Not that I was successful.

Someone (not pointing fingers at THE DOG) had chewed through the wire.

But even that wasn't the whole of the problem. One trip to a big box store, four new phones and one new answering machine later and someone (giving all the credit here to THE MAN) emerged from the basement, scratched his head and exclaimed:“There's no dial tone. Did you cancel the service?”

Wishful thinking.

Three days later … when he (VERY REASONABLY) asked if I'd called the phone company to sort the whole thing out … I looked at him, cocked my head to the left and growled.

More wishful thinking.

I will call. I will call. I will call.

Which I did -- two days after that – fully expecting to rearrange one day, five weeks from now, so I might wait for a technician to arrive somewhere between the hours of 8 a.m. and 5 p.m.

What I didn't expect was a return phone call – five minutes later – telling me the problem had been fixed from their office. At no charge.

Really?

Really.

Why did I ever want to get rid of the landline? I asked myself. How on Earth could I have seen it as a nuisance?

The home phone is communal. It's part of the family conversation. With it (and numerous extensions) I can be assured that at some point in my children's forthcoming teenage courtships I will know who's calling. I might even be able to glean what they're saying.

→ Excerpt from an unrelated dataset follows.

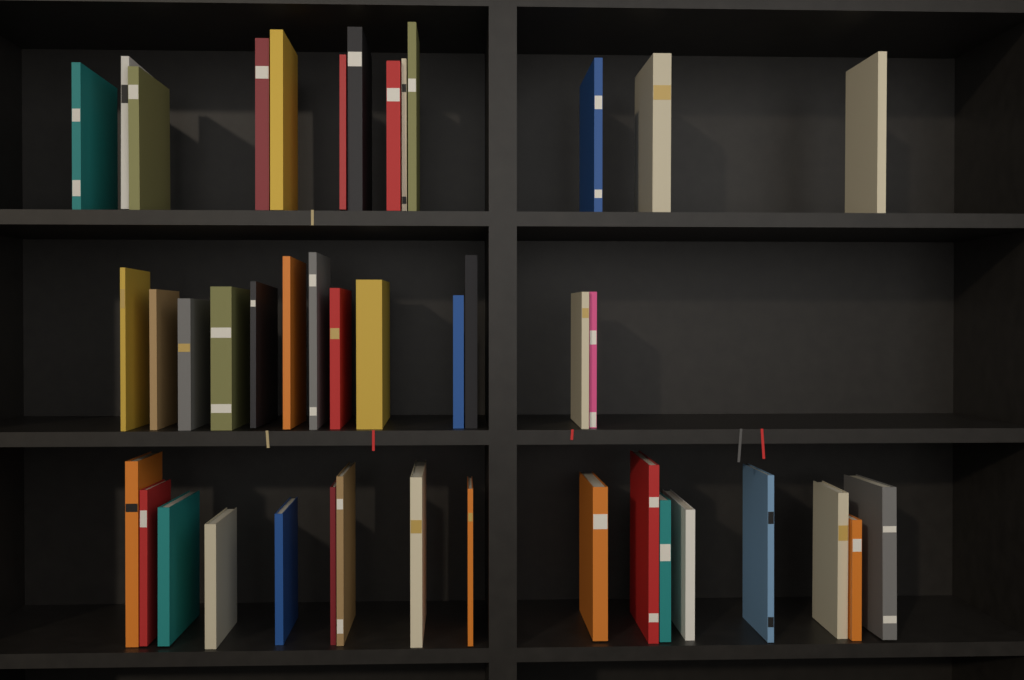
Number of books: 43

Cell phones don't tether as easily to apron strings.

And with that, my new love of the landline is rekindled.

“Oh, by the way,” I mention to my husband in passing. “The phone is fixed. The problem was on their end. They fixed it remotely.”

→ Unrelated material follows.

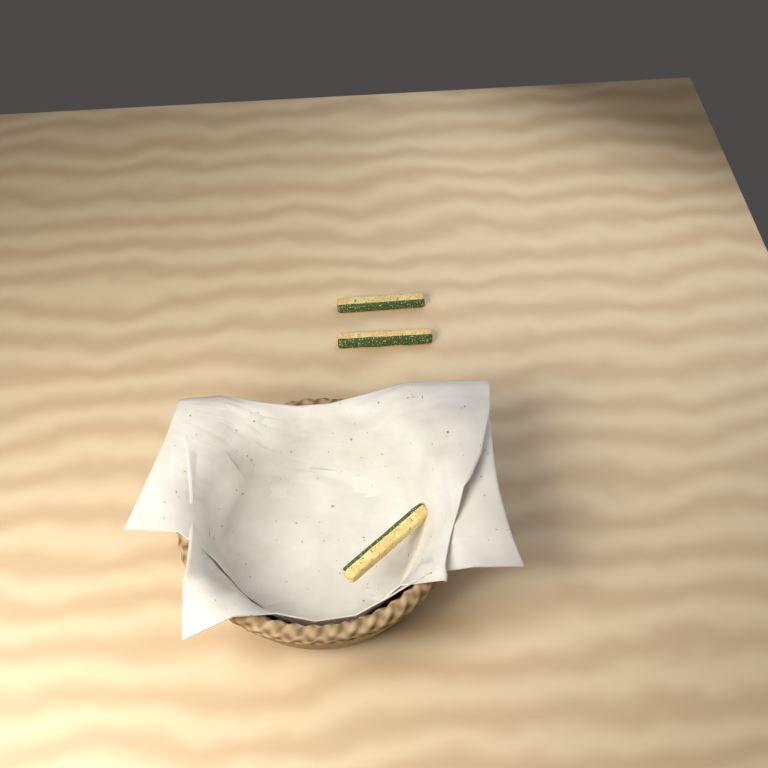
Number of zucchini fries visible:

For a moment he is silently stunned, as I will be when words finally tumble out of his mouth.

“Perhaps we should just get rid of the landline,” he says as I wait for the punchline.

“Seriously? The easiest problem ever fixed in the history of things that need fixing around here and you want to get rid of it?”

More silence.

“Who said that? Wasn't me. Must have been the dog. I was over here just minding my own business, chewing on the telephone book.”